Instructions to follow: Translate this sentence from the passage about Abe's election win into Spanish: "Now the question is what Abe intends to do with that newly refreshed authority."

Extract:

Content starts

Calling early elections before his opponents were ready to seriously confront him, and taking advantage of the vague sense of impending crisis surrounding North Korea, Abe successfully re-established his power, in the country and in the ruling party.

Now the question is what Abe intends to do with that newly refreshed authority. Will he spend it on a possibly chimerical pursuit of his life-long goal of constitutional revision, or will he finish another part of his wartime time history agenda and make a peace treaty deal with Russia? How will he continue to manage the constant chaos created by U.S. President Donald Trump, who arrives shortly on his doorstep? And what indeed will happen with North Korea? Perhaps most important of all, can he ever fulfill his promises of economic revitalization of Japan?

“In policy terms, the impact of the general election will be limited,” predicts Tobias Harris, a leading American analyst for Teneo Intelligence. “The ruling coalition’s victory was a victory for stability and continuity,” he wrote just after the vote was counted. That means moving first on domestic policy issues such as passage of a supplemental and then general budget and a crucial decision on the Bank of Japan’s governorship. Constitutional revision will likely take a back seat to those priorities, Harris believes.

Content ends

Data to examine:
Content starts

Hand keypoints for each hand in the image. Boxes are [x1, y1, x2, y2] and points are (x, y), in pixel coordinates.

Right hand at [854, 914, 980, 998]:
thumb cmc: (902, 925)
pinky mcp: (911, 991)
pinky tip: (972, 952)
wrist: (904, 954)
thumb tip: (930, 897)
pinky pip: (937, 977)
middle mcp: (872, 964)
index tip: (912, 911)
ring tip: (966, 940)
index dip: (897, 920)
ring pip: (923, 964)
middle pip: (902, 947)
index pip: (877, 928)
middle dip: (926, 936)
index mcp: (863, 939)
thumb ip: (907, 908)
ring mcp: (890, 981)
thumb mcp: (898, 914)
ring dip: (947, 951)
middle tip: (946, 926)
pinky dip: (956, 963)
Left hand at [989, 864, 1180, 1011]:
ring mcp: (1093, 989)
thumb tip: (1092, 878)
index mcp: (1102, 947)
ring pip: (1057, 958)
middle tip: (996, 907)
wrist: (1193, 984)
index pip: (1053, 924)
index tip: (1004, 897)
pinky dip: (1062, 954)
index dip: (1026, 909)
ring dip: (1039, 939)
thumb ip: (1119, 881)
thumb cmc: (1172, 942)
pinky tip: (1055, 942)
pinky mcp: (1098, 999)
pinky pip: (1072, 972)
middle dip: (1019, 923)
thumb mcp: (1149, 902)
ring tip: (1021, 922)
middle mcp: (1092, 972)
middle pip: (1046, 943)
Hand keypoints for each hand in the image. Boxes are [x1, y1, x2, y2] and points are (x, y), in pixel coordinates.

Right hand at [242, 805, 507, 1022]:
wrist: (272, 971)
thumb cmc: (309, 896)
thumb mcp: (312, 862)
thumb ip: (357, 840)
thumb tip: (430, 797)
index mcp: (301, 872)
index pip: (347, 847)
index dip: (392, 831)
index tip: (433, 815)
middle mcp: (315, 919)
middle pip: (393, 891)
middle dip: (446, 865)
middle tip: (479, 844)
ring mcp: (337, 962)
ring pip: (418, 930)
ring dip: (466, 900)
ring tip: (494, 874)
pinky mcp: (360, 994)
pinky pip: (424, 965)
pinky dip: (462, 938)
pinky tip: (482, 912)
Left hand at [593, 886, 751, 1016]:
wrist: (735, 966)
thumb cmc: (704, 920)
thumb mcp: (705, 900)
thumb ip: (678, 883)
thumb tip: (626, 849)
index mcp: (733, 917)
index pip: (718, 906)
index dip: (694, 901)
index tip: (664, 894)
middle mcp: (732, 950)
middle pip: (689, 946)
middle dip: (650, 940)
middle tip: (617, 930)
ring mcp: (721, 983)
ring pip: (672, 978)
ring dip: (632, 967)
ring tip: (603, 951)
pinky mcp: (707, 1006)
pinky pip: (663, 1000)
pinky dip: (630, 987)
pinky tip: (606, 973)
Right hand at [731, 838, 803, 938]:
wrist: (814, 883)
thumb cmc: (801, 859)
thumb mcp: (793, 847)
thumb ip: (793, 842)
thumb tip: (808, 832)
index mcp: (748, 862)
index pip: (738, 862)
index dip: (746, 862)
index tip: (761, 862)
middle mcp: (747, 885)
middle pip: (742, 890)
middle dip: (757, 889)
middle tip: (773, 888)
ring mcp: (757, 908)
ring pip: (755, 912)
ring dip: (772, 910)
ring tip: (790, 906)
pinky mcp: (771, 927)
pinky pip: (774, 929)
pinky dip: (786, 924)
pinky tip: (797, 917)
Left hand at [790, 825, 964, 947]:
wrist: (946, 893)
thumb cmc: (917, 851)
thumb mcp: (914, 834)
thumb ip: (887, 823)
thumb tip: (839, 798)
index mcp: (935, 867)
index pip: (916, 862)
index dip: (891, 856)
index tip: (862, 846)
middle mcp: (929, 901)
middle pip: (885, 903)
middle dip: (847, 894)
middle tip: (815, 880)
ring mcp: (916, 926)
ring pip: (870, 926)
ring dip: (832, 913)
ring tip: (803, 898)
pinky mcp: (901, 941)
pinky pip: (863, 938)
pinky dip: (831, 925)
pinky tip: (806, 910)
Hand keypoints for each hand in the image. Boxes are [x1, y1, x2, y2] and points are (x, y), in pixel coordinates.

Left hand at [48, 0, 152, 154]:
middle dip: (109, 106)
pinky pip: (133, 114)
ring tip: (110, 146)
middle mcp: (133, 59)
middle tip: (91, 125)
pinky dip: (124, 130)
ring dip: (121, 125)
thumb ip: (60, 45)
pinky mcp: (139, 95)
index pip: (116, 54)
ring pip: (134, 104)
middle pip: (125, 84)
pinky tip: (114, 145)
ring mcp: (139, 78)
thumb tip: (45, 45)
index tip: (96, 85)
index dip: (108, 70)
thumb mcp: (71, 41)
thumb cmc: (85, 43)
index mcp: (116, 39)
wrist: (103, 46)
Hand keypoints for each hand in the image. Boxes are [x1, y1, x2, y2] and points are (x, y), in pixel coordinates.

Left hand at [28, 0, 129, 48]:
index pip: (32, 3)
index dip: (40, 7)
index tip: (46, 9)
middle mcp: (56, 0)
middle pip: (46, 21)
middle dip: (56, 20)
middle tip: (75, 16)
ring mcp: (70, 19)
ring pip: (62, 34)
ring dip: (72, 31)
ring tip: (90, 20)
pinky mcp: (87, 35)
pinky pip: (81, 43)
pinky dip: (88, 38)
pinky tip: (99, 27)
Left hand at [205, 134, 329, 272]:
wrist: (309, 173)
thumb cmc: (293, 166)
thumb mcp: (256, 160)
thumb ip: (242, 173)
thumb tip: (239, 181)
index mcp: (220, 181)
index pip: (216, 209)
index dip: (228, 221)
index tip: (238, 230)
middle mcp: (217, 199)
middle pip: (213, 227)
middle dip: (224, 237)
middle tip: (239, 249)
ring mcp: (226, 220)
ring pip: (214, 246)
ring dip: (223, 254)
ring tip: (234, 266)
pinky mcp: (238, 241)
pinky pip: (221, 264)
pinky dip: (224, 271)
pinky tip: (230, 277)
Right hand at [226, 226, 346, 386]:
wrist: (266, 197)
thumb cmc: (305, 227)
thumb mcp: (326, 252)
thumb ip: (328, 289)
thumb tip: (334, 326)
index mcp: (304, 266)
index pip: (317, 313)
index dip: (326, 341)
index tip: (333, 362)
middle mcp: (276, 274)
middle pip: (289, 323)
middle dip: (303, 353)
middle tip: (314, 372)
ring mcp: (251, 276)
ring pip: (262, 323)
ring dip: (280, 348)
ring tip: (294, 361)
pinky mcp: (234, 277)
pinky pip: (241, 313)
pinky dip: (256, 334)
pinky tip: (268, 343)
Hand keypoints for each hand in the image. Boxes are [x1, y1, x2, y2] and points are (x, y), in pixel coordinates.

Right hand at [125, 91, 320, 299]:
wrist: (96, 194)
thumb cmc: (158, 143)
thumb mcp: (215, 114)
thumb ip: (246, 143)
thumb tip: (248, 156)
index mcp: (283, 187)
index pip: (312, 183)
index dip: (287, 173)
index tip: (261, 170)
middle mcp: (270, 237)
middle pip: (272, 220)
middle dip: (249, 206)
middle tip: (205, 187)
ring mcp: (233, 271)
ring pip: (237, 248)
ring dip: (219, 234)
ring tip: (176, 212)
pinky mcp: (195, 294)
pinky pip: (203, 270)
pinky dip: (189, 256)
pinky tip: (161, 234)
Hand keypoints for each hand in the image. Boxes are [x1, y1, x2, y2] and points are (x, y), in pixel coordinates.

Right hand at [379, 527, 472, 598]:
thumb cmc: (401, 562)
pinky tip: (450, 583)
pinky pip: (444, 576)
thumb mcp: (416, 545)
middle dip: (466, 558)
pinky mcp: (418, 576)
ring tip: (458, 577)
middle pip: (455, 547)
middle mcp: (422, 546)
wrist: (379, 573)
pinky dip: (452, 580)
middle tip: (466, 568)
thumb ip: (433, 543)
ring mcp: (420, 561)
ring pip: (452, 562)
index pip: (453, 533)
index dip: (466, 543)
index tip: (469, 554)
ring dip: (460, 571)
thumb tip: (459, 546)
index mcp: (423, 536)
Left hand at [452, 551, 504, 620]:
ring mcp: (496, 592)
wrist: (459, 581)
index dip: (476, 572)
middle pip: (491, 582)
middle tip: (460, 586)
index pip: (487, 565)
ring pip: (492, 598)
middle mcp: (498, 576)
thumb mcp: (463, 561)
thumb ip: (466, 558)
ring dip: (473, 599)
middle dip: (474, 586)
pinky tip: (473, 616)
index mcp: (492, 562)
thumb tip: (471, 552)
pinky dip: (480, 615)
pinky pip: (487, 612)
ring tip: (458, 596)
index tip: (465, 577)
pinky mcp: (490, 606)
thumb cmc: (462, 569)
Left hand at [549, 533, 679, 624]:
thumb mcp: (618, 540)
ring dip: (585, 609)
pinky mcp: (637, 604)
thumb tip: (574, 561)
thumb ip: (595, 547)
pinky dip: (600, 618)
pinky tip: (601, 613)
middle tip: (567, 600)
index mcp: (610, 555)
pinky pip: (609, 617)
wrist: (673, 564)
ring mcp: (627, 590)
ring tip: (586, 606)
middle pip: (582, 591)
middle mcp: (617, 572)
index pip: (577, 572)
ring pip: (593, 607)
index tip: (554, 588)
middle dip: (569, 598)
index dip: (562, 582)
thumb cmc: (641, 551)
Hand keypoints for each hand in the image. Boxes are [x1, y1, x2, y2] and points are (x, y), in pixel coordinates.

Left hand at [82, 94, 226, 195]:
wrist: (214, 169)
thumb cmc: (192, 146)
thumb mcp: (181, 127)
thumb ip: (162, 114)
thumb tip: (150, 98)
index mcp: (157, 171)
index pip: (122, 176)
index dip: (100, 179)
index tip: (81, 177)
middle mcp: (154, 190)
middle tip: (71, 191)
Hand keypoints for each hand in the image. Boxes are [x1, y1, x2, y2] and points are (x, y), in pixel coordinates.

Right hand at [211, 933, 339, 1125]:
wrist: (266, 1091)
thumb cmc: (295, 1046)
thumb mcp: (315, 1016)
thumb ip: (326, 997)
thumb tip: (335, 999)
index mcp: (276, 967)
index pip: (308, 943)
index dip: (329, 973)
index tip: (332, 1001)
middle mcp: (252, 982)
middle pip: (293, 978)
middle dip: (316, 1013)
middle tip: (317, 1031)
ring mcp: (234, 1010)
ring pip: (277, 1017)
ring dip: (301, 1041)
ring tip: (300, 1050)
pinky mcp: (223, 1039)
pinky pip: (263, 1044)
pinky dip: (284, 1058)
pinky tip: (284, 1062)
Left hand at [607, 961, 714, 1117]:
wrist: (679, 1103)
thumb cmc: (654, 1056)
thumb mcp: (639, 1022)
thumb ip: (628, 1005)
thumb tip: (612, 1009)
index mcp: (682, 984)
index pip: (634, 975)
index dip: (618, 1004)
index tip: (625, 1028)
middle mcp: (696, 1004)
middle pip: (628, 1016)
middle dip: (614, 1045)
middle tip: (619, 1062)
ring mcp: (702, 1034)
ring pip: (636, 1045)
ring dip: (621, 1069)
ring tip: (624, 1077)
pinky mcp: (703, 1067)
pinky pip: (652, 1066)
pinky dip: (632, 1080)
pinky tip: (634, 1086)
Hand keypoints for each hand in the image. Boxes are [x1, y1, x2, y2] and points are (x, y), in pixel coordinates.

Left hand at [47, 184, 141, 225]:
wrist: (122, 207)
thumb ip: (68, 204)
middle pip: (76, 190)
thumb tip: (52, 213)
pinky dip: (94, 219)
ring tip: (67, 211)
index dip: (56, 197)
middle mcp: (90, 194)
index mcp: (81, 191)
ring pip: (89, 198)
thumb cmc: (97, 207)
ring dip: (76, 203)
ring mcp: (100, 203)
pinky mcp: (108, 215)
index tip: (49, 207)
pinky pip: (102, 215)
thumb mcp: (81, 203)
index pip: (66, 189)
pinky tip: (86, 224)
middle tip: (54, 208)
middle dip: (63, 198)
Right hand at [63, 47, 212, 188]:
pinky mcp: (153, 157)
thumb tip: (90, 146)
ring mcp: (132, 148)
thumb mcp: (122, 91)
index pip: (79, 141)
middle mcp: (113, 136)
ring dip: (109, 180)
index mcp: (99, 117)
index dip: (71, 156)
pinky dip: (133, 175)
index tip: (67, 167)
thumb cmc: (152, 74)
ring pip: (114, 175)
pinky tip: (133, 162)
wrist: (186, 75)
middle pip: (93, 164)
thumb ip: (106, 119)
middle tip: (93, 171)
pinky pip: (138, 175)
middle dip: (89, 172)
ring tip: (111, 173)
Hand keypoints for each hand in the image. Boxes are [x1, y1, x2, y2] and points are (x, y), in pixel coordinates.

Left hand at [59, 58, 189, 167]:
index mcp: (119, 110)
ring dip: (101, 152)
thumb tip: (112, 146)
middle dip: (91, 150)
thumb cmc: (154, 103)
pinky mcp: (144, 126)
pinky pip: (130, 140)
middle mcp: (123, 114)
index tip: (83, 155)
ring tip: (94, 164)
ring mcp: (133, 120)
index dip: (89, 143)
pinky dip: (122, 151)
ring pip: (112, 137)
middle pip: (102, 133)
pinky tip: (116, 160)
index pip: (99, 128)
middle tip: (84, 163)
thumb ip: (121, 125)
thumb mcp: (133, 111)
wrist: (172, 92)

Content ends

Task solution: Ahora la pregunta es qué pretende hacer Abe con esa autoridad recién renovada.